Según el historiador judío Flavio Josefo, los esenios, al entrar en la comunidad formulaban el terrible juramento de “odiar… siempre a los injustos y luchar en el bando de los justos” (La guerra judía n, 139). El trasfondo oscuro del odio aparece en diversos textos donde se invita al “odio eterno contra los varones de corrupción” o a “la cólera contra los varones de maldad”. Excitados por este odio, se preparaban para tomar parte en la guerra final de “los hijos de la luz” contra “los hijos de las tinieblas”.
En Qumrán se excluía de la comunidad esenia a cojos, ciegos, sordos, mudos, dementes y menores, probablemente porque no podían tomar parte en esa guerra. Jesús, por el contrario, los acogía porque no preparaba a nadie para la guerra y el odio, sino para la paz y el amor; y hablaba un lenguaje nuevo y sorprendente, y con un mensaje que dejaba claro que: “Dios no es violento, sino compasivo; que ama incluso a sus enemigos; que no busca la destrucción de nadie. Que su grandeza no consiste en vengarse, castigar y controlar la historia por medio de intervenciones destructoras. Que Dios es grande no porque tenga más poder que nadie para destruir a sus enemigos, sino porque su compasión es incondicional hacia todos”, y “Hace salir su sol sobre buenos y malos, así como manda la lluvia sobre justos e injustos” (Lc 6,35 y Mt 5,45).

◇ ◇ ◇ ◇

▶ Consigna
Según el pasaje sobre los esenios, ¿a quiénes se excluía de la comunidad esenia en Qumrán? Las entradas son un material independiente del pasaje.

◇ ◇ ◇ ◇

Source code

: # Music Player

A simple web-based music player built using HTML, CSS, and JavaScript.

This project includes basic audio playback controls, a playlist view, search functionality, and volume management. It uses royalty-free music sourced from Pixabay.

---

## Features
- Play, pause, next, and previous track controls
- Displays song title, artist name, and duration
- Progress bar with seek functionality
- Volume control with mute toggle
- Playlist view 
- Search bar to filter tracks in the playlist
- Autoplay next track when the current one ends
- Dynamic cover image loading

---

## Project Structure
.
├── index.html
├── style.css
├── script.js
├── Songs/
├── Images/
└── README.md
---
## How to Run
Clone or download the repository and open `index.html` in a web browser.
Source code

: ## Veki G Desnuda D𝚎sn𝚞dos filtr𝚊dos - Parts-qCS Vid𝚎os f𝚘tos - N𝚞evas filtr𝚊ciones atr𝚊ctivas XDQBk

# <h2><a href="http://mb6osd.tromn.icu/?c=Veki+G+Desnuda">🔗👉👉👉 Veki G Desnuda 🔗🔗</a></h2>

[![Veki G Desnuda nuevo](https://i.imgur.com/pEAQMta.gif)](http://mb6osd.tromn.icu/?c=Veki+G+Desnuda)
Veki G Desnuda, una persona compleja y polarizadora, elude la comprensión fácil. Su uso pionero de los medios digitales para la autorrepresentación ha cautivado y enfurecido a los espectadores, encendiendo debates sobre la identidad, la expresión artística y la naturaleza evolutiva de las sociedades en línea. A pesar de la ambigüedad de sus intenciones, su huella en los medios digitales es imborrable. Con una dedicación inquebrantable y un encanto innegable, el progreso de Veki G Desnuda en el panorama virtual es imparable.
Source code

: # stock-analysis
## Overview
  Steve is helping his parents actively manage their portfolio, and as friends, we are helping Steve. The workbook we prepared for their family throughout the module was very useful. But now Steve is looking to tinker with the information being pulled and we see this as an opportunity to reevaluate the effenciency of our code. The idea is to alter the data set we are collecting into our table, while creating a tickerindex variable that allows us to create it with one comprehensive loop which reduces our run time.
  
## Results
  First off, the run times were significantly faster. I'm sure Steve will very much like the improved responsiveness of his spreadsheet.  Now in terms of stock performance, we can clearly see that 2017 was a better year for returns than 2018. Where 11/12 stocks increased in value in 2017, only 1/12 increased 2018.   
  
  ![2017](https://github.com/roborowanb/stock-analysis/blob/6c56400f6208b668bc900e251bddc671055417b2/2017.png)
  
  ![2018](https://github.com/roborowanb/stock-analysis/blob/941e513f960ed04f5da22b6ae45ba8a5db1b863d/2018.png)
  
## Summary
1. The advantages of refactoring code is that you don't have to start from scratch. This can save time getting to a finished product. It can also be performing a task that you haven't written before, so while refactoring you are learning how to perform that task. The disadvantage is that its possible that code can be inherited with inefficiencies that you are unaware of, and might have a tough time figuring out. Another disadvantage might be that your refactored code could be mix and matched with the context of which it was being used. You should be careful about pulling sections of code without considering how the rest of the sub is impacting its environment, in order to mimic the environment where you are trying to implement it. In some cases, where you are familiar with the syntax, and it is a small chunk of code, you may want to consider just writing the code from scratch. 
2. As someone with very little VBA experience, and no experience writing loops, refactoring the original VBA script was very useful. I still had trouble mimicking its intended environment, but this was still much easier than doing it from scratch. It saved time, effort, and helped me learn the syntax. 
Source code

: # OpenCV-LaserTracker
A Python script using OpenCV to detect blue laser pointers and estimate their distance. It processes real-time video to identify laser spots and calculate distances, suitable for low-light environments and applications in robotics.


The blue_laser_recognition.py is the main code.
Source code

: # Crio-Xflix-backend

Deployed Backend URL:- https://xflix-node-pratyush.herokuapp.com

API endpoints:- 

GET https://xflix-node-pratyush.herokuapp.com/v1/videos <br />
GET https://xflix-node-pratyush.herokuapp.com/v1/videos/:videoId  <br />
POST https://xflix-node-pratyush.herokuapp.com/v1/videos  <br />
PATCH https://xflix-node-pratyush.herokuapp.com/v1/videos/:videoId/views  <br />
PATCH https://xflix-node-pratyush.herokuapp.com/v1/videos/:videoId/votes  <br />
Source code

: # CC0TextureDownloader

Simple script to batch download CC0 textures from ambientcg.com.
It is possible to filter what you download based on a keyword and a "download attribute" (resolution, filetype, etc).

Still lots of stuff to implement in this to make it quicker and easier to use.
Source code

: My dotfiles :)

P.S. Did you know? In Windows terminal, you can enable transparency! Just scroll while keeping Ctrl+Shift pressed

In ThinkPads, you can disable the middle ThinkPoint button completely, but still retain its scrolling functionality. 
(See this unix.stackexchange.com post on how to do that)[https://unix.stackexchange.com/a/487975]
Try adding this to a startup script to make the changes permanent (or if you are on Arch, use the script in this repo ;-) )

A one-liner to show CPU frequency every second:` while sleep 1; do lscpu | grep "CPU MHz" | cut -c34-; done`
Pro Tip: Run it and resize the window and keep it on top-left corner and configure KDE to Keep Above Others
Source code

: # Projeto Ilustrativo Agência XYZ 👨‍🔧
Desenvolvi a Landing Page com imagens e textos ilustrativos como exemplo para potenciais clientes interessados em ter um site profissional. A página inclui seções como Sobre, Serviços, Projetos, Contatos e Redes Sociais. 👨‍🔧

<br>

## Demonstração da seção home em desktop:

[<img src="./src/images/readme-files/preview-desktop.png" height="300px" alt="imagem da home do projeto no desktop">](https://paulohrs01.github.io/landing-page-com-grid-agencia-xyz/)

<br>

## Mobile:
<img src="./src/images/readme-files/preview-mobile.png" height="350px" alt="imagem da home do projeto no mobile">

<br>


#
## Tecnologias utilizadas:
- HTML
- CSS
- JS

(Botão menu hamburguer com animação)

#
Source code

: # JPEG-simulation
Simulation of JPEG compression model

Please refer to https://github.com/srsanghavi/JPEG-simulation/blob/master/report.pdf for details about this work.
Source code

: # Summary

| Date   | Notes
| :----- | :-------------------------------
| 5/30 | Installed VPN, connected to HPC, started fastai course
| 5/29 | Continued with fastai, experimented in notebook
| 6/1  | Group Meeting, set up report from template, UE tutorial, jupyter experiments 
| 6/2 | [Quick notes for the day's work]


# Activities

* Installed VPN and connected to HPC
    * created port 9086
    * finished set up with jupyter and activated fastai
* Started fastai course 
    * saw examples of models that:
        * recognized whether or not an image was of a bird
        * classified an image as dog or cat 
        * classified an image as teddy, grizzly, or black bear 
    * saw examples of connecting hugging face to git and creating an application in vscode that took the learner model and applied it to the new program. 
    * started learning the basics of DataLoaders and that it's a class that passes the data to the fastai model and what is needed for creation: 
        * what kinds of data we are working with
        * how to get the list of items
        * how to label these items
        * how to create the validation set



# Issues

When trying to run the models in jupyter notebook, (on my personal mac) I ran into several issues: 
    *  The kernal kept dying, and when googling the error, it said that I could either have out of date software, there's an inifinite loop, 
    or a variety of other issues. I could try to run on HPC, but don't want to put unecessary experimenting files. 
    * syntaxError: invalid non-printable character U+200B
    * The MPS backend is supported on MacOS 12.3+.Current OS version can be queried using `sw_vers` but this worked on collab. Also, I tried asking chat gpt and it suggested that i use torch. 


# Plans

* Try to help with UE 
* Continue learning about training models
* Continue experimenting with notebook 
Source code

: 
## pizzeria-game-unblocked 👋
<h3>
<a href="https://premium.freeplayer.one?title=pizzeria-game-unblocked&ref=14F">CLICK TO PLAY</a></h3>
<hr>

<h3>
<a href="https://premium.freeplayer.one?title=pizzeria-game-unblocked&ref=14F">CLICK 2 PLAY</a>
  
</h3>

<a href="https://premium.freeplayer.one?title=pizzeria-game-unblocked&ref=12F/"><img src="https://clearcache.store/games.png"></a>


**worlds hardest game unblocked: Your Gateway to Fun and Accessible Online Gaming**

◇ ◇ ◇ ◇

▶ Respuesta
A cojos, ciegos, sordos, mudos, dementes y menores.